Senfronia Thompson flew to Washington DC last month. She didn't travel to celebrate Independence Day or see the sights. She and her fellow Texas Democrats left their state to block radical, regressive voting restrictions, and to demand federal laws that would protect equal ballot access for all citizens.
At 82, the second-longest-serving female legislator in US history is a living witness to America's civil rights struggles. The granddaughter of sharecroppers, born in a sundown town, Thompson remembers the literacy tests and the poll taxes. She grew up under segregation, with signs saying "No Dogs, No Negros, No Mexicans". She saw the beatings, and killings, and dogs set loose on protesters. In her first term in the Texas House a white, male colleague called her his "beautiful Black mistress". When she complained, she was ostracised. She has fought bigotry her entire life.
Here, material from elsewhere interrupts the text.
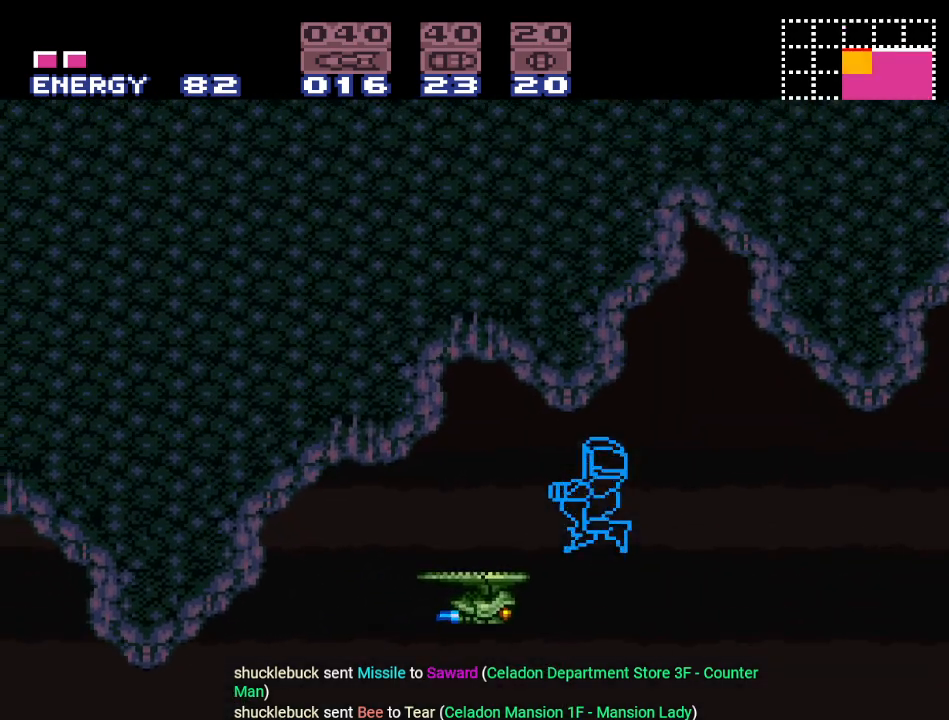
{"buttons": ["Y", "DPAD_RIGHT"], "events": [[117, "B", "up"], [167, "DPAD_LEFT", "up"], [484, "DPAD_RIGHT", "down"]]}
Now Thompson and her fellow Texans are battling to preserve basic rights that were believed settled 56 years ago. But the right of all citizens to vote has never been universally accepted in America. After the Fifteenth
Amendment was ratified after the Civil War, Black men could vote and stand for office. They embraced their new prerogatives with vigour. Twenty-two Black men were elected to Congress until the rise of Jim Crow laws stripped their access. In the first half of the 20th century, only four Black men followed them.